*Request*: Look below for lines that hold the string "Training" and copy each one.

*Dataset records*:
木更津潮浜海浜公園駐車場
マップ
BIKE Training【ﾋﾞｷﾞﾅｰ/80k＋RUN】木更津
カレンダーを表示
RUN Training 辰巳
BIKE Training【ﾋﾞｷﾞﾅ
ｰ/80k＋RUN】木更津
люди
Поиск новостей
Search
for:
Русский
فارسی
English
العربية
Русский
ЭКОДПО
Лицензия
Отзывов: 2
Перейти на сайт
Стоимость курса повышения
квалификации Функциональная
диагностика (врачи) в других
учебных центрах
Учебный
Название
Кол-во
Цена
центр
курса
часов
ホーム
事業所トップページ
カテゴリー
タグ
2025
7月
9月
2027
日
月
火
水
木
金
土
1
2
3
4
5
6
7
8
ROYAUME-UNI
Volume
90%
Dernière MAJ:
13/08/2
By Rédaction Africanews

*Solution*:
BIKE Training【ﾋﾞｷﾞﾅｰ/80k＋RUN】木更津
RUN Training 辰巳
BIKE Training【ﾋﾞｷﾞﾅ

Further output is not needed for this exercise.